— YOUR OBJECTIVE —
Switch "penghargaan" to "apresiasi" in the stretch of the listing from its start through the line containing "Tonggak Kepemimpinan", and write out that stretch again with everything else left as it is.

— MATERIAL SHOWN —
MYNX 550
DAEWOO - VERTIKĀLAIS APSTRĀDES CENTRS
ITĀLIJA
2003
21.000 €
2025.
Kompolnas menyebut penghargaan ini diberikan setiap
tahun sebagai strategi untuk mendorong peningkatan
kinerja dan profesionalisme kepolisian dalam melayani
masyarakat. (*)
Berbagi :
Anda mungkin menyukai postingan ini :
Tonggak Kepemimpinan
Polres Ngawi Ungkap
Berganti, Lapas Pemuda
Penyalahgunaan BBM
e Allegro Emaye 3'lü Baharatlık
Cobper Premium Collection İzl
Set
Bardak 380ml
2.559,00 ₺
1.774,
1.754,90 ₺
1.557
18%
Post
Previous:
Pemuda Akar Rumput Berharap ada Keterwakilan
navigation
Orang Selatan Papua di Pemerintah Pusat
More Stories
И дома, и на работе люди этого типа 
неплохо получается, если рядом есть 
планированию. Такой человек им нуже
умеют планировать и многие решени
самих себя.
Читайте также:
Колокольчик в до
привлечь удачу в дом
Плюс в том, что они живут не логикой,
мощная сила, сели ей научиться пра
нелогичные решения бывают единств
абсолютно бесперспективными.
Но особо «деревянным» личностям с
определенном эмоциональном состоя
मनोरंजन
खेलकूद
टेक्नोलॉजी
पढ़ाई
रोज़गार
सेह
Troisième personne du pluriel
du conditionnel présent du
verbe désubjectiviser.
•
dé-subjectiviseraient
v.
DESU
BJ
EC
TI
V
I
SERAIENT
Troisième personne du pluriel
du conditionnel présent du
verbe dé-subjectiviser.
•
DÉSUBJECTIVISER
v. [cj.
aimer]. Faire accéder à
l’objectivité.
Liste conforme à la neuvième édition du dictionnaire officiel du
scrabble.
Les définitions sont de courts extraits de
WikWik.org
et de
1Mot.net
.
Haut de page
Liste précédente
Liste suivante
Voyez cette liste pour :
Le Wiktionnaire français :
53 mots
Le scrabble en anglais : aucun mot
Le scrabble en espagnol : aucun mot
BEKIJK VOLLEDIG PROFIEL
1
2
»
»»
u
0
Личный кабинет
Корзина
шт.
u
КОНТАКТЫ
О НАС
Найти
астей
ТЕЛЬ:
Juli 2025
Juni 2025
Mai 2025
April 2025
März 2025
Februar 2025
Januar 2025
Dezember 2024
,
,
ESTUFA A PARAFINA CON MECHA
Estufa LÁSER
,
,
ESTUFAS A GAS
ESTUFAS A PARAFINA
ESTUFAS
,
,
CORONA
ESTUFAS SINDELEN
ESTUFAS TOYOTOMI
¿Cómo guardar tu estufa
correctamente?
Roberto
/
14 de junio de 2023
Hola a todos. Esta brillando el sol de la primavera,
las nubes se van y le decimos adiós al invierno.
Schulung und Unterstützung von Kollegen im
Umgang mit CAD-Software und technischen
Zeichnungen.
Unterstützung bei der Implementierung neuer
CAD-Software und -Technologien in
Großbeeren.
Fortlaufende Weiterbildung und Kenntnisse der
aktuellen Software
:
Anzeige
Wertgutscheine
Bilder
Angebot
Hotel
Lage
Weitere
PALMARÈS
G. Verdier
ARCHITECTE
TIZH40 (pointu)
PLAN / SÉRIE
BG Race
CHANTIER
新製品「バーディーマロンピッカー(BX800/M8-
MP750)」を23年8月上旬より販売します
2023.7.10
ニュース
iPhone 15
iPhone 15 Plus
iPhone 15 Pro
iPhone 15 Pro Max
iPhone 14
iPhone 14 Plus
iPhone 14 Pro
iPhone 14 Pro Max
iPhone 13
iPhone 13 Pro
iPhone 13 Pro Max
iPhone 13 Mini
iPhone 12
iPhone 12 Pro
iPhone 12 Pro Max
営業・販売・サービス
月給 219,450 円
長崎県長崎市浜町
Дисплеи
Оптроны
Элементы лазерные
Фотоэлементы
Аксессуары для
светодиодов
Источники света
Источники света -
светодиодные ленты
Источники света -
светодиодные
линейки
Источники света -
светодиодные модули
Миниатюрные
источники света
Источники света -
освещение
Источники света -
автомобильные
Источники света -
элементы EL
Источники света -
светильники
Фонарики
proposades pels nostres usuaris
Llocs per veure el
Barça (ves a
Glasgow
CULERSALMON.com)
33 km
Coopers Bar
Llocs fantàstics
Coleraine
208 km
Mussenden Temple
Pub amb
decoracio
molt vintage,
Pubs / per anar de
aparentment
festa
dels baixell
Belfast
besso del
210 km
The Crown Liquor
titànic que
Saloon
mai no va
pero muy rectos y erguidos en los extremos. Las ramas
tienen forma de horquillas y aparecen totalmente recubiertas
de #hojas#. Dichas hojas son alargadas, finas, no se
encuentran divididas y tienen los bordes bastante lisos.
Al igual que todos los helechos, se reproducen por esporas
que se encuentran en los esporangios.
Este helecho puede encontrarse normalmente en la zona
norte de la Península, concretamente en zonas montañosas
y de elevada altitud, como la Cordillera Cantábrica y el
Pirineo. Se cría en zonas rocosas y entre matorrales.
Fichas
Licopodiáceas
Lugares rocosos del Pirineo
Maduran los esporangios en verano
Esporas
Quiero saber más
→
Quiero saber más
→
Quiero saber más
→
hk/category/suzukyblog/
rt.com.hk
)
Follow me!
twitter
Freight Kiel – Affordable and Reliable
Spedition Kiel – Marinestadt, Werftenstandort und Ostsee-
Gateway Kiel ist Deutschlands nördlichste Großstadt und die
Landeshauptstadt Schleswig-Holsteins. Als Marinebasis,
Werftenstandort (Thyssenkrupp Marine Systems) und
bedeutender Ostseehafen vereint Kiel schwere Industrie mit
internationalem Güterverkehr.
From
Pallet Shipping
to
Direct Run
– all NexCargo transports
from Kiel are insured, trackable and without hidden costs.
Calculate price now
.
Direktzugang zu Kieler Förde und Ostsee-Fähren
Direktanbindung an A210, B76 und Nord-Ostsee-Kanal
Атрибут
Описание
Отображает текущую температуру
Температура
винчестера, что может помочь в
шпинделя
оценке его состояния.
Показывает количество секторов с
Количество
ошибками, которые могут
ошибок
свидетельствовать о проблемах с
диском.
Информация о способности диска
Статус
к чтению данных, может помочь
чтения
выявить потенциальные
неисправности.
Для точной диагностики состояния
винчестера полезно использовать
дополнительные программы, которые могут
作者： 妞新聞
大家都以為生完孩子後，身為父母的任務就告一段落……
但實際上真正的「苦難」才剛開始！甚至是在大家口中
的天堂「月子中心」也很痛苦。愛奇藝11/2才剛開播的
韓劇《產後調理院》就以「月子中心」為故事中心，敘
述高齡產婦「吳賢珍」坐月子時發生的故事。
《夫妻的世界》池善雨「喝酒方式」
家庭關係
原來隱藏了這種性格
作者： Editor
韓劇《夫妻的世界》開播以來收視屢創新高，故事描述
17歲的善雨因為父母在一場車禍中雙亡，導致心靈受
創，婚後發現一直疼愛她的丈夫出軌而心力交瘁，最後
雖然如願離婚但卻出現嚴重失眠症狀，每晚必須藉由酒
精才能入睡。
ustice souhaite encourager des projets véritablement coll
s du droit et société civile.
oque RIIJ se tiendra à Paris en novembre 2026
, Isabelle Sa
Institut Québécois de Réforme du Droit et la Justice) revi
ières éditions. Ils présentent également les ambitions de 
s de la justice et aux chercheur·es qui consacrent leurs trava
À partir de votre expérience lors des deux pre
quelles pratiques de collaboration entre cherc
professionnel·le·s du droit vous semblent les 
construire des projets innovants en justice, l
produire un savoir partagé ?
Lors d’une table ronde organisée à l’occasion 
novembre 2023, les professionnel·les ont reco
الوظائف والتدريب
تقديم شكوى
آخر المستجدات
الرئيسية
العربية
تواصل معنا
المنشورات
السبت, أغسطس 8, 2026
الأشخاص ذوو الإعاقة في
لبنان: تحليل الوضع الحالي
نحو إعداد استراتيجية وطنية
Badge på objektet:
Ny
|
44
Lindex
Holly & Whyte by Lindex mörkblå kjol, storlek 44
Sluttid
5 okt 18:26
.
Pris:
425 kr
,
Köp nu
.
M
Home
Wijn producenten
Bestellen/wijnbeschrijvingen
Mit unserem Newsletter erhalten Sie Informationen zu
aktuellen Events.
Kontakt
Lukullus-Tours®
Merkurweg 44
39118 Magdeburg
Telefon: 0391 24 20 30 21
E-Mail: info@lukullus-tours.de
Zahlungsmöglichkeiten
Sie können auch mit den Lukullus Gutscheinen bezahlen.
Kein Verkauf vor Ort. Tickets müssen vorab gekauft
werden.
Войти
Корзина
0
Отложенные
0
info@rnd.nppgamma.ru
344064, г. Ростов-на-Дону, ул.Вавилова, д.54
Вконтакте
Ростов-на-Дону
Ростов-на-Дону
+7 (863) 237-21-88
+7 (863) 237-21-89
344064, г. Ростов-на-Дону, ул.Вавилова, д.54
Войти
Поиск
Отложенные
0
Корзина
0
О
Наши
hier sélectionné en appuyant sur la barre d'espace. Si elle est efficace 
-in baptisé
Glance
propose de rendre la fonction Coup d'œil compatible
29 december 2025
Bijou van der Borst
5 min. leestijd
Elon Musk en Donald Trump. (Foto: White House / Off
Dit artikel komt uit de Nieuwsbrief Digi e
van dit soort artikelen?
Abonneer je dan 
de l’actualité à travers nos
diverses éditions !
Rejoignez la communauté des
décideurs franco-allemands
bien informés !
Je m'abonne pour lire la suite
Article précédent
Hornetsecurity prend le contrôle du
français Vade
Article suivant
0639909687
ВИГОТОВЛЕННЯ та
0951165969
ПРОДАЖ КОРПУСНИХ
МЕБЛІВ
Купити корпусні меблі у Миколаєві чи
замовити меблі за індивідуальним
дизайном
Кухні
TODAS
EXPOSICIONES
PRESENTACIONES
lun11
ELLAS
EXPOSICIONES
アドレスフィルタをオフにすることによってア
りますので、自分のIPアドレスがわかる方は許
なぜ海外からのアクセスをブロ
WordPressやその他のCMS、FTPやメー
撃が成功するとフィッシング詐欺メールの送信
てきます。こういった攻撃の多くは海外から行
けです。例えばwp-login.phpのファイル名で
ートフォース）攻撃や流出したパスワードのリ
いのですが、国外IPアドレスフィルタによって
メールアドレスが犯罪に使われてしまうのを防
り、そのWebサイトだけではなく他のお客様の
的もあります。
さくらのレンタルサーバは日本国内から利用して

— WORKED SOLUTION —
MYNX 550
DAEWOO - VERTIKĀLAIS APSTRĀDES CENTRS
ITĀLIJA
2003
21.000 €
2025.
Kompolnas menyebut apresiasi ini diberikan setiap
tahun sebagai strategi untuk mendorong peningkatan
kinerja dan profesionalisme kepolisian dalam melayani
masyarakat. (*)
Berbagi :
Anda mungkin menyukai postingan ini :
Tonggak Kepemimpinan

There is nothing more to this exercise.